Tuesday, April 1, 2014

Autism Spectrum Disorder and Advocacy





Earlier tonight I was trolling random tweets when I came across something I thought was nice. I commented on it and the response got me curious. The tweet involved a charity I have supported for the past six years and the more I looked into it, the more I asked myself if I truly believe in the organization as much as I once claimed. Maybe a little background is in order.

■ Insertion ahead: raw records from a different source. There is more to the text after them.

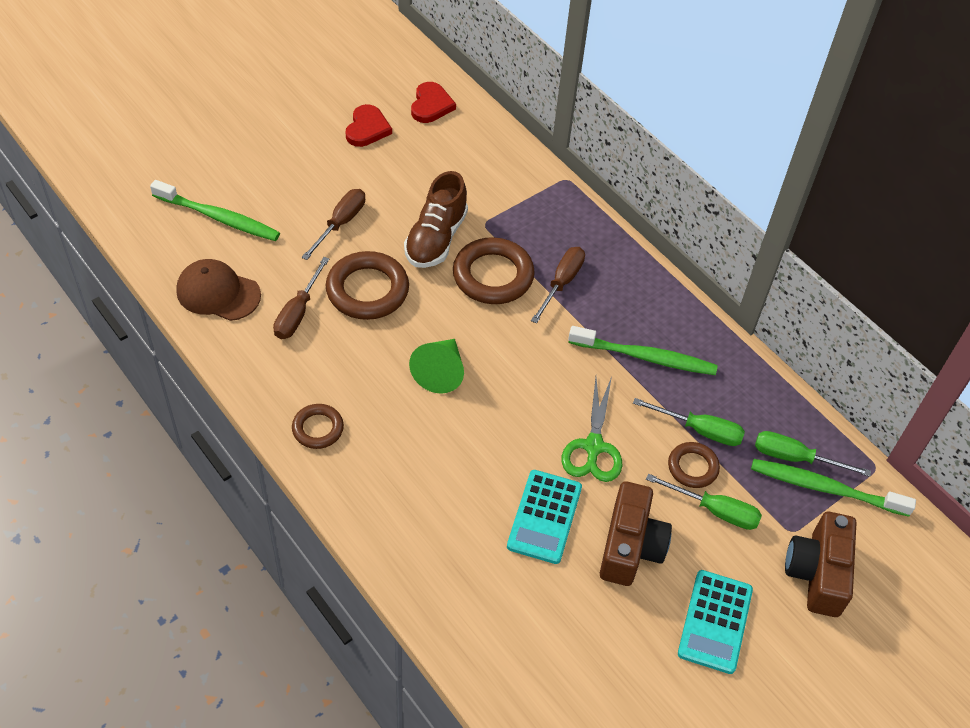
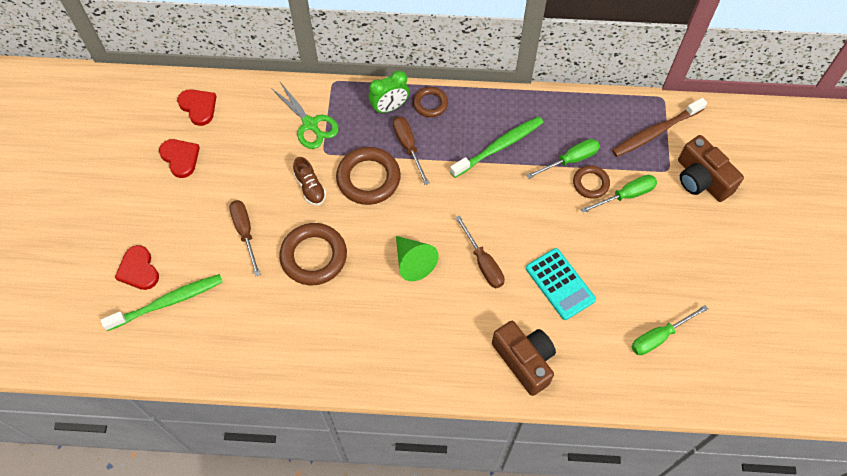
camera: 45 degrees left, 10 degrees up
(218, 293) = (232, 347): brown cap -> none
(230, 177) = (138, 270): none -> red heart
(298, 312) = (293, 310): brown screwdriver -> brown screwdriver (483, 263)
(318, 429) = (393, 362): brown ring -> brown ring (430, 104)
(436, 238) = (310, 187): brown shoe -> brown shoe, size x0.61
(588, 239) = (389, 107): none -> green clock
(593, 447) = (535, 222): green scissors -> green scissors (310, 124)
(630, 546) = (614, 255): brown camera -> brown camera (524, 360)
(715, 621) = (691, 251): turquoise calculator -> none
(795, 458) = (626, 130): green screwdriver -> green screwdriver (659, 337)
(826, 488) = (656, 132): green toothbrush -> brown toothbrush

Before my granddaughter's second birthday her vocabulary centered around the word "Papaw". I might have had something to do with that. Suddenly, seemingly overnight, she stopped saying Papaw and didn't seem interested in picking up any more words. She started to withdraw and stopped actively participating in activities. She was soon diagnosed with a disorder on the autism spectrum and our lives changed.

Having grown up with a sister who was MR/DD and worked with adults and children with mental and physical disabilities, I was prepared for the worst and to be honest, every piece of material that I could get my hands on gave us the most grim picture of our future with an autistic child. No, we knew there wouldn't be a ton of illnesses and surgeries or late night trips to the emergency room, but we were warned that life would suddenly become very stressed and our meager finances would disappear.

Every press release warned us about how difficult it would be to control an autistic child and prevent her from "embarrassing" us in public. They talked about the sleepless nights, the scary moments when children run off and the intense moments when they would shriek and cry out for no apparent reason.

Yeah. We had all of that, but not in the abundance we were told to expect. The older Hoochie (my nickname for her since she loves to dance to everything) got, the more we learned about her, about autism and the various disorders on the spectrum. We came to realize that contrary to what we'd been told, we didn't lose Hoochie. She is ever present in our lives, mine more than others because... well, let's face it, every little girl has grandpa wrapped around her finger. But yes, she is present and in a big way.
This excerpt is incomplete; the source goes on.